Just as it is easier for us to move across firm ground than it is to slosh our way through a soggy, muddy field, it’s easier for stem cells to move smoothly and quickly over a solid surface than over a soft, giving surface. This is particularly true for tumor cells, which move much faster on a hard surface than any other kind.

It’s not just speed that is affected by the kind of surface you place stem cells on. For example certain stem cells placed on a hard surface will specialize and turn into bone, whereas if you place those same cells on a very soft surface they will turn into nerve cells.

The problem is we didn’t know much about why that was the case, we didn’t understand the mechanism at play that caused those cells to behave that way.

Now we do.

A team at the University of Manchester in England tackled this problem by researching integrins; these are receptors that are responsible for cell-to-cell communication, cell growth and function. Integrins are typically found at the surfaces and edges of cells and provide proteins with a convenient place to hang out when they interact with the world around them.

The researchers looked at 2400 examples of these integrin-protein clusters and, using mass spectrometry, narrowed their search down to 60 proteins that they identified as being essential in linking information from the integrins to the rest of the cellular world.

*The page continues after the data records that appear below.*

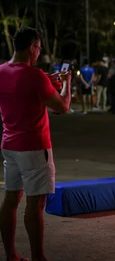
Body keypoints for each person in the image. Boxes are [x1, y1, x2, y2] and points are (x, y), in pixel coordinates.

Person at [0, 27, 72, 261]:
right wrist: (67, 84)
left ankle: (11, 254)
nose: (39, 54)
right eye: (39, 49)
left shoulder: (1, 71)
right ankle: (38, 257)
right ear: (31, 47)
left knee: (11, 201)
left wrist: (48, 82)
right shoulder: (34, 76)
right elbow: (61, 107)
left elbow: (20, 92)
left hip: (9, 144)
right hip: (33, 147)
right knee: (36, 203)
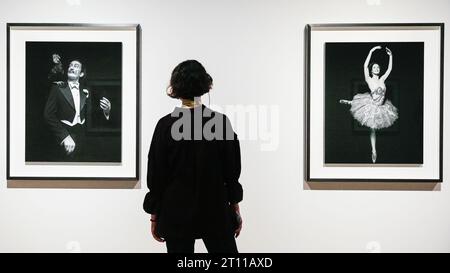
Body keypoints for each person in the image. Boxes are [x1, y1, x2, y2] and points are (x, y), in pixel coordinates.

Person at [143, 60, 243, 253]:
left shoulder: (165, 126)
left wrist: (154, 215)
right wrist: (235, 206)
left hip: (175, 211)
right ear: (205, 85)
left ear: (175, 87)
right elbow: (232, 171)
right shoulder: (220, 123)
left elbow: (156, 174)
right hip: (215, 209)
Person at [44, 58, 112, 161]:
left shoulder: (86, 91)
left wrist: (106, 110)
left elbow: (95, 114)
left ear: (81, 74)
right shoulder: (57, 88)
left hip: (83, 139)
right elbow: (48, 115)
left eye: (76, 66)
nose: (71, 67)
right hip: (62, 138)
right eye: (70, 65)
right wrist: (64, 137)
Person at [339, 45, 398, 163]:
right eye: (374, 67)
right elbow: (365, 65)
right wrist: (371, 51)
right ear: (371, 70)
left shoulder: (382, 80)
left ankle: (350, 101)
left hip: (382, 106)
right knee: (373, 129)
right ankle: (374, 151)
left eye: (378, 67)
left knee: (374, 126)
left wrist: (391, 56)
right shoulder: (369, 79)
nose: (377, 68)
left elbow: (390, 69)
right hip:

The work was published in Nature Cell Biology. In an accompanying news release Dr. Jon Humphries, one of the lead researchers, talked about the significance of the work:

“Understanding how cells sense their environment is an important step in understanding how, for example, cancer cells move or how stem cells take on different jobs.”

His colleague, Professor Martin Humphries, says understanding how cells sense where they are and how to behave gives us new insights into how we can use that knowledge to better control their movement:

“Our findings on how cells sense their environment have unlocked an important key to understanding how we can persuade cells to form different tissues and how we might stop cell movement in diseases such as cancer.”